USERRA also requires employers to reinstate full seniority and retirement benefits for returning “citizen soldiers,” and it requires employers to offer some health coverage continuation benefits for employees on military leave and their dependents.
Although the law was enacted in 1994, the U.S. Department of Labor did not draft regulations to implement USERRA until September 2004.
The new final rule, which takes effect Jan. 18, 2006, makes many complicated changes in pension rights.
One section of USERRA requires employers to make up for any skipped defined benefit plan contributions and defined contribution plan matching contributions once employees return from military leave.
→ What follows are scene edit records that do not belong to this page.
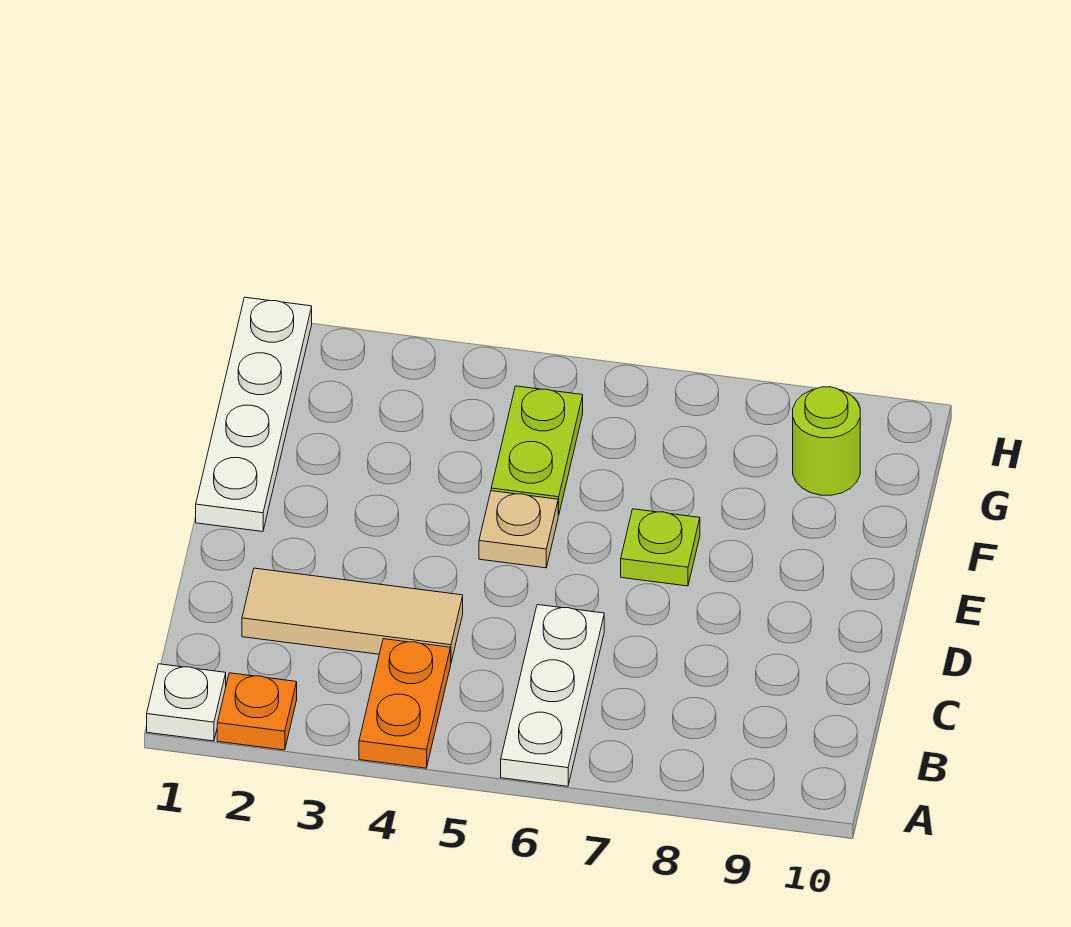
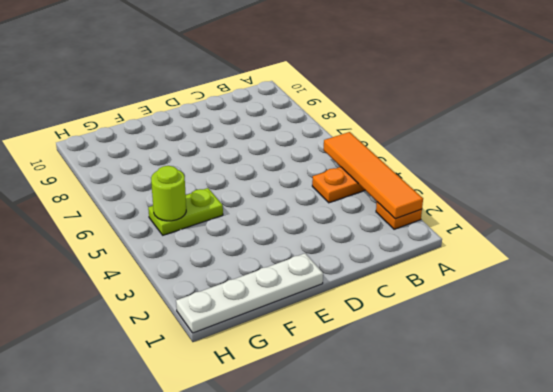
orange tile A2:A5 level 2 -> none
lime round brick G5 level 2 -> lime round brick G9 level 1
none -> white plate A1 level 1
none -> white plate A6:C6 level 1

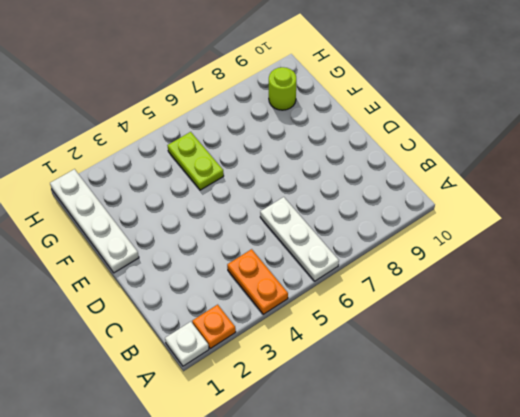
none -> tan tile C2:C4 level 1
none -> tan plate E5 level 1

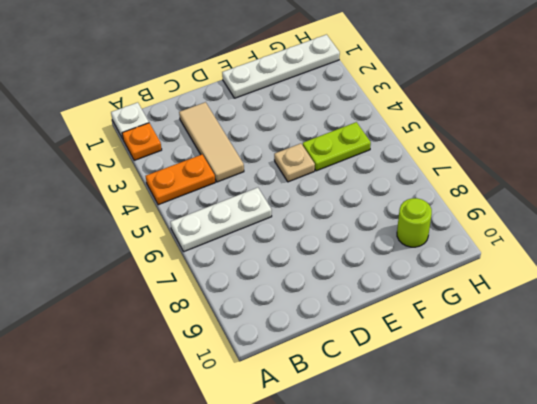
none -> lime plate E7 level 1

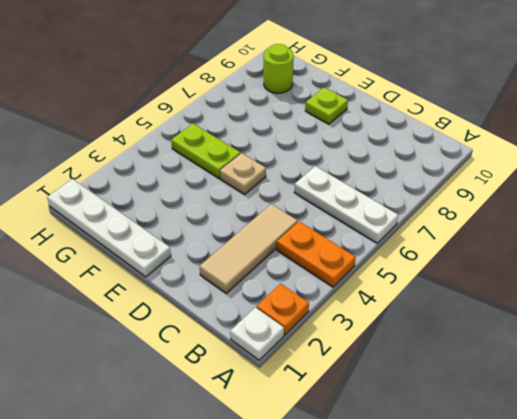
lime plate E9 level 1 -> lime plate E7 level 1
A major revision to the USERRA draft rule would extend the employer’s plan contribution payment period to 90 days “or when contributions are normally made for the year in which the military service was performed, whichever is later,” Labor Department officials write in the preamble to the rule.
Previously, Labor Department officials had proposed giving employers only 30 days to make up for skipped plan contributions.
The health benefits section of the USERRA final rule gives employers help with setting advance notice requirements for employees who want to continue health benefits while on military leave.
Although employers can set notice requirements, they must be prepared to reinstate health coverage retroactively for citizen soldier employees whenever meeting notice requirements would be “impossible, unreasonable or precluded by military necessity,” officials write.
Labor Department officials have refused to let employers justify delays in reinstatement of health coverage by pointing to health carrier exclusion or waiting period rules.
“Employers that utilize third-party insurance plans to provide health coverage for employees are obliged to negotiate coverage that is compliant with USERRA to avoid possible liability for failure to properly reinstate coverage upon reemployment,” officials write.
The legislative history suggests that, in some cases, “an insurance company could be considered an employer under USERRA,” officials write.
Officials point out that USERRA applies only to employer-sponsored health plans, but they note that another law, the Servicemembers Civil Relief Act, may create health coverage reinstatement rights for members of the Guard and Reserve who get health coverage through associations or through their spouses’ employers.